Filename generator with Underscore

The code generates all combinations of filename with underscore _:

def filename_generator(name, path=''):
    names = []

    for i in range(len(name)):
        p = '_'.join([x for x in name[i:]]) + path

        names.append(name[:i] + p)
        names += filename_generator(name[:i], p)

    return sorted(list(set(names)))

for e in filename_generator('longlonglonglonglonglongname'):
    print(e)

Example:

Input:

name

Output:

n_a_m_e
n_a_me
n_am_e
n_ame
na_m_e
na_me
nam_e
name

My code works well, but very slowly. How can I optimize the algorithm?

Note that there are 2n-1 different such names for a string of lengh n, as there can or can not be a _ between any two characters. For your long-long name that makes 134,217,728 variants!

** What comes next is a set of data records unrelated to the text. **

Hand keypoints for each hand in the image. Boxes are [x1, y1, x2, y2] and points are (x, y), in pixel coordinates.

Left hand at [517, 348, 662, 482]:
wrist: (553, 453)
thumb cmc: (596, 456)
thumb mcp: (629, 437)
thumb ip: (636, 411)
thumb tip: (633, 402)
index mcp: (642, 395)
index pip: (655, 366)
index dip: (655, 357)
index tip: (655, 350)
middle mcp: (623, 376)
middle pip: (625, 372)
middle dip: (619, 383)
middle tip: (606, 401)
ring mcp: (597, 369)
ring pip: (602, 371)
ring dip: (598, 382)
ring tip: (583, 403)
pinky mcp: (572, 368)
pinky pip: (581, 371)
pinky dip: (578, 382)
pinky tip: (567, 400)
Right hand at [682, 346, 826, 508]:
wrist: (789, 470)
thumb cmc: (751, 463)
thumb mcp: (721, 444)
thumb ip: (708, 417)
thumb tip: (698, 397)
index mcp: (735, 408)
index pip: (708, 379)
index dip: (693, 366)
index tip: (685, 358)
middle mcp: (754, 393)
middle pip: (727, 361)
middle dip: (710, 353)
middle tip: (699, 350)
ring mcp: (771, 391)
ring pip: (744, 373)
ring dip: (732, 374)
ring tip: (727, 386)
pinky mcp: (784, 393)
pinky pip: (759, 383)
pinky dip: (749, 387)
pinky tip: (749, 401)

Regardless of what algorithm you use, this will take a very long time. One way to work around this, depending on your actual use case, might be to use a generator function. This way, you do not need to calculate all the variants, if maybe you need just a few of them (maybe just enough to find one that does not yet exist?). For example, like this:

def filename_generator(name):
    if len(name) > 1:
        first, rest = name[0], name[1:]
        for rest2 in filename_generator(rest):
            yield first + rest2
            yield first + "_" + rest2
    else:
        yield name

Output:

>>> list(filename_generator("name"))
['name', 'n_ame', 'na_me', 'n_a_me', 'nam_e', 'n_am_e', 'na_m_e', 'n_a_m_e']

Or, building upon the idea by @jacdeh, using binary numbers to determine where to put a _.

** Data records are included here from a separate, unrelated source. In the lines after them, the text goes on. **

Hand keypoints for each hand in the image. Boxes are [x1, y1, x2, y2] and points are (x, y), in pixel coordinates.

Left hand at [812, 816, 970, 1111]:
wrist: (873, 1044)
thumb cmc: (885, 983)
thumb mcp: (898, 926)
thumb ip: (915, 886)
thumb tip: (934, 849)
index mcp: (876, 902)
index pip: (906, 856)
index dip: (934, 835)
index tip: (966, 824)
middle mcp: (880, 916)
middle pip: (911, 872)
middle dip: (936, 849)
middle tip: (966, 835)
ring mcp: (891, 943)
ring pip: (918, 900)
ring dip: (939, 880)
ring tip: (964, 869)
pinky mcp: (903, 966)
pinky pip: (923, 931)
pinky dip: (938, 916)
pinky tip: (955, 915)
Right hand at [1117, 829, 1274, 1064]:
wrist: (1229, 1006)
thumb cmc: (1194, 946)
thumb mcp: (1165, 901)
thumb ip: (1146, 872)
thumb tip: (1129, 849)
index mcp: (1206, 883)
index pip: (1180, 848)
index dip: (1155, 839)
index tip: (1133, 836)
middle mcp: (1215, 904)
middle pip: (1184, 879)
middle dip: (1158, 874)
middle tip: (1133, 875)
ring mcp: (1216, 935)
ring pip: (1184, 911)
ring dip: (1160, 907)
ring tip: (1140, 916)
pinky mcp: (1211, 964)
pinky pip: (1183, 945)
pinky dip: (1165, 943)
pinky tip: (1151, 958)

def filename_generator(name):
    d = {"0": "", "1": "_"}
    for n in range(2**(len(name)-1)):
        binary = "{:0{}b}".format(n, len(name))
        yield''.join(d[s] + c for c, s in zip(name, binary))

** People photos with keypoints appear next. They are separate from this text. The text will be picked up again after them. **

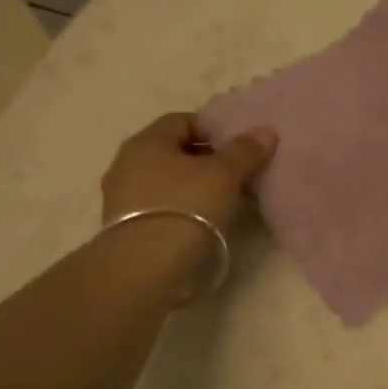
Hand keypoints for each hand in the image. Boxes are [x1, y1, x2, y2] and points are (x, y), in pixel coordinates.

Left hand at [101, 113, 275, 228]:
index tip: (238, 149)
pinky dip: (180, 209)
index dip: (213, 130)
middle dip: (205, 160)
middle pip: (173, 152)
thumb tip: (265, 132)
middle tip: (236, 175)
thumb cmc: (186, 207)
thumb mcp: (224, 175)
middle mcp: (127, 163)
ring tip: (223, 202)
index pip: (183, 121)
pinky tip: (201, 223)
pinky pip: (159, 207)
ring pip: (166, 181)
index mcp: (146, 141)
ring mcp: (122, 198)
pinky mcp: (125, 228)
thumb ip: (244, 151)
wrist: (146, 267)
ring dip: (193, 187)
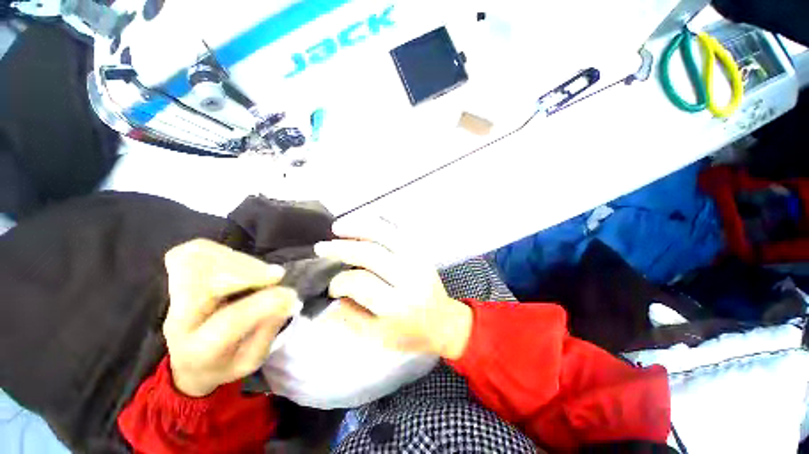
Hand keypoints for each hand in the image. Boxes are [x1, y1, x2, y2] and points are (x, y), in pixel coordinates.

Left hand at [162, 239, 300, 396]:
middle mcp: (178, 319)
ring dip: (240, 261)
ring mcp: (174, 293)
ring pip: (199, 260)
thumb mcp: (251, 360)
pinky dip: (225, 252)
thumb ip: (268, 329)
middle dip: (247, 273)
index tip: (291, 294)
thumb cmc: (224, 363)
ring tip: (263, 272)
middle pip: (203, 281)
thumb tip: (288, 297)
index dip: (264, 302)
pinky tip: (243, 264)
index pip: (229, 321)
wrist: (188, 360)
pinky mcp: (177, 275)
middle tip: (276, 276)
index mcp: (199, 350)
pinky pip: (197, 250)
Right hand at [314, 219, 472, 359]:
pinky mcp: (422, 252)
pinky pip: (399, 231)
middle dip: (342, 248)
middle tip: (322, 247)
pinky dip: (379, 224)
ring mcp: (417, 260)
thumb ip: (349, 318)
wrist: (444, 322)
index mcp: (397, 304)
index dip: (339, 281)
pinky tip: (364, 223)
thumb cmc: (410, 334)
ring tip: (338, 228)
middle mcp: (408, 277)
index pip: (360, 283)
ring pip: (385, 235)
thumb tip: (324, 300)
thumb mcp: (377, 337)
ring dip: (359, 228)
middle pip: (371, 254)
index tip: (330, 285)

Or similar, using bit shifting:

def filename_generator(name):
    for n in range(2**(len(name)-1)):
        yield ''.join(c + ("_" if n & 1<<i == 1<<i else "") for i, c in enumerate(name))

However, either both those implementation are pretty lousy, or it does not help much in the end: They are both about 10 times slower than the recursive function, according to timeit.

Here's some timing information, using IPython's %timeit magic method:

In [8]: %timeit filename_generator("longname")         # your original function
1000 loops, best of 3: 610 µs per loop
In [9]: %timeit list(filename_generator1("longname"))  # my recursive generator
10000 loops, best of 3: 22.5 µs per loop
In [10]: %timeit list(filename_generator2("longname")) # my binary generator
1000 loops, best of 3: 322 µs per loop
In [11]: %timeit partition_string("longname")          # Eric's binary function
1000 loops, best of 3: 200 µs per loop

Another possibility, as posted in comments, would be to use itertools.product to generate the "mask", similar to the binary number solution, but with less involved math.

from itertools import product, chain
def filename_generator4(name):
    for mask in product(("_", ""), repeat=len(name) - 1):
        yield ''.join(chain(*zip(name, mask + ("",))))

However, performance is about the same as for the binary solutions. I guess the bottleneck is the number of string concatenations: In the recursive solution, you "reuse" the partial solutions, while each of the latter solutions construct each solution "from scratch", so there are fewer total string concatenation in the recursive case. Not sure, though, so feel free to comment.

StackExchange Code Review Q#95442, answer score: 8